Martin Williamson

Can the bosses be trusted?

The ICC have decided to ratify their Future Tours Progamme but are the players being treated as an afterthought, asks Martin Williamson



Malcolm Speed's recent comments leave one puzzled © Getty Images
An acrimonious row has broken out in the last 48 hours between the ICC and the Federation of International Cricketers' Association, the players' trade union. The catalyst was the ICC executive's decision to ratify their Future Tours Progamme - the schedule which dictates each country has to play one another once home and away in any cycle - when they met in Dubai earlier this week.
On the face of it, the ICC eased the burden on its members, extending the cycle from five to six years. With ten Full Member countries, that equates to 18 series in the period plus ICC-run events such as the Champions Trophy and the World Cup. That is the minimum, but an increasing number of series - England-Australia, India-Pakistan and others - will be more frequent and it doesn't make allowance for the plethora of multi-national one-day tournaments that spring up like weeds, only often with less notice. There had been talk of a change so that Bangladesh and Zimbabwe only had to be played once in that period, but that turned out to be hot air.
One look at the international cricket itinerary underlines the crazy workload imposed on the players. Sri Lanka recently returned from two months in Australia and after 24 hours in Colombo, jetted off to play in Bangladesh. They were lucky to have any stopover as their board had originally agreed an itinerary without a break. Australia are due to play an ODI in Bangladesh three days after they finish their final Test in South Africa.
It is hardly surprising that more and more players are sidelined with niggling injuries. And that makes no allowance for the personal pressures of lives spent almost constantly away from home. One former Test player told me today that the average career of a top player is now around ten years. A generation ago it was probably double that.
Tim May, FICA's chief executive, accused the people making these decisions of not understanding the pressure as none of them were players - he is right, and he talks as a former Test player himself - and of overlooking the strain of the incessant schedule on the cricketers themselves.
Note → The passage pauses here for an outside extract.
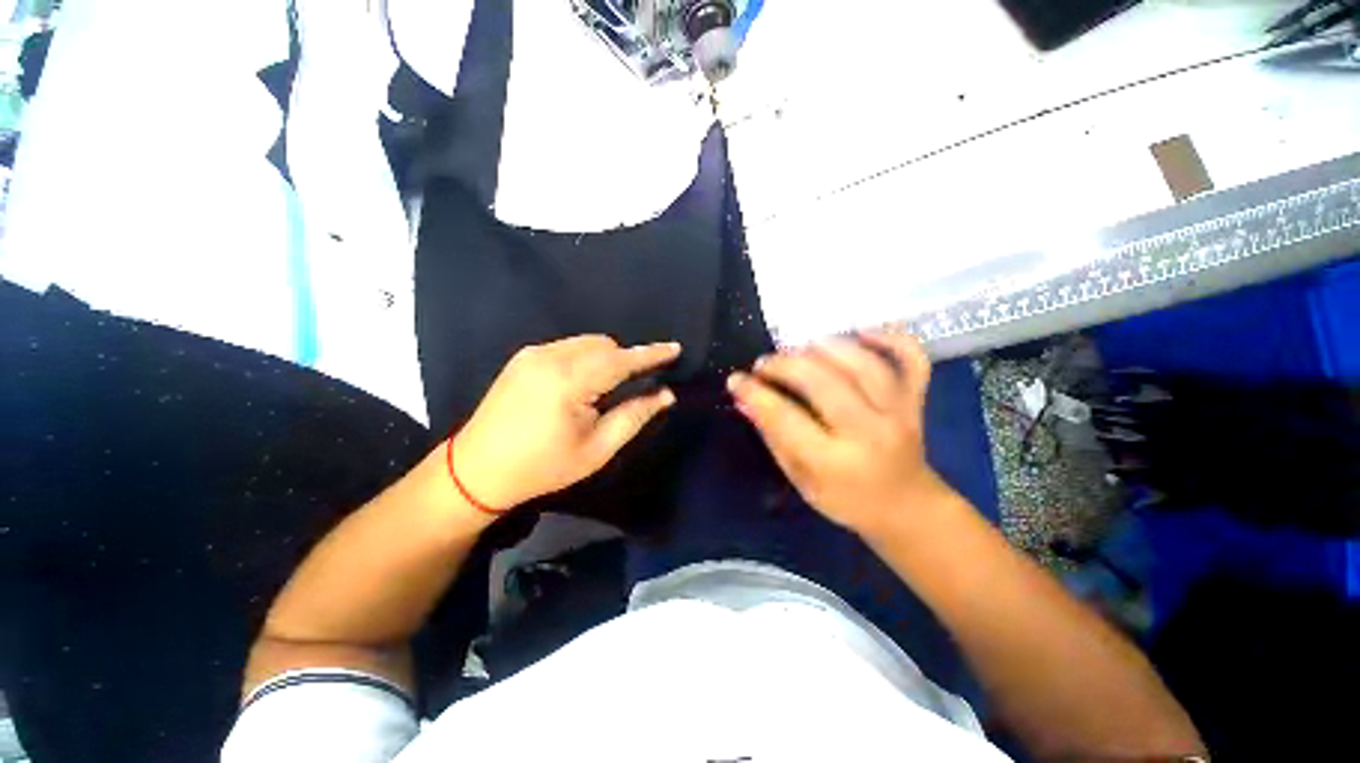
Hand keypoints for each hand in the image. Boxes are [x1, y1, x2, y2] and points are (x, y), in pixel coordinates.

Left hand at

And that clearly struck a nerve.
Malcolm Speed and Ehsan Mani both reacted within hours by launching a broadside aimed at FICA, and making thinly veiled - actually, not veiled at all - threats that the ICC was about to withdraw its recognition of FICA. But it was Speed's comment that "a spirit of co-operation between players and administrators would be better served by each individual board dealing with its own players/player representatives" that really stuck in the craw.
Just who is he kidding? The very people that many players cannot rely on to safeguard their interests are - with a few notable exceptions - their own boards. These bodies' aim seems to be to cram as many lucrative series in as they possibly can, and hang the consequences.
Had an organisation such as FICA existed in the 1970s, then World Series Cricket would probably have never come about. Australia's players had been at war with the Australian Cricket Board ever since Bill Lawry, their captain in South Africa in 1969-70, spoke out against the inequality of the conditions they were asked to tolerate and the remuneration. He paid with his job the following season, but the dispute rumbled on through the 1970s. In 1972, Rod Marsh admitted that it cost him money to tour England as he had to take unpaid leave from his job.
Times have moved on, but bosses are still bosses. The ones who stress that they can be trusted and that the workers do not need representation are usually the very ones who cannot.
Two examples. In the recent West Indies dispute, when players were dropped after refusing to scrap their own valid contracts with the board's former sponsor, FICA played a vital part in brokering a solution to a bitter row. The West Indies board and the local players' association were at loggerheads, and it took an external third party to help sort things out.
In Zimbabwe, a number of players have still not been paid money owed from more than seven months ago, and the board has effectively sidelined their players' association. But pressure has been brought - quietly - to try to bring about a solution, with a degree of success.
In these instances, the local board was the very body who could not be relied on to act impartially. And, as Zimbabwe proves, the ICC is powerless to act in such instances. Without FICA, there will be no checks on the less generously-minded boards.
So why has the ICC hierarchy, who usually remain calm and detached from such issues, suddenly come out all guns blazing? The answer would seem to be that the executive - the same board heads who Speed and Mani insist can be relied on to safeguard the players - have decided to get tough. Break the union and remove a major obstacle - or as some would argue, a lone voice of reason - and pave the way to implement a burgeoning and punishing schedule.
If the players were treated fairly then this would not matter. But increasingly, they are becoming an afterthought. May hit the nail on the head when he said that "very important decisions are being made by ICC committees which have no international cricket playing experience and appear to have no appreciation of the demands and pressures of the game today from a players perspective." Not one of the executives can speak as an international cricketer and so can claim to be arguing from a position of knowledge.
Speed concluded by railing against FICA's "unnecessarily belligerent approach" in dealings with the ICC. He should remember that, sometimes, when people feel they are banging their heads against a brick wall, they get slightly arsy.
Sometimes cricket's administrators are accused of being out of touch and of living in the dark ages. That criticism is often unfair, but the ICC executive's latest approach to dealing with the workers is more reminiscent of a 19th century factory owner than a custodian of the game.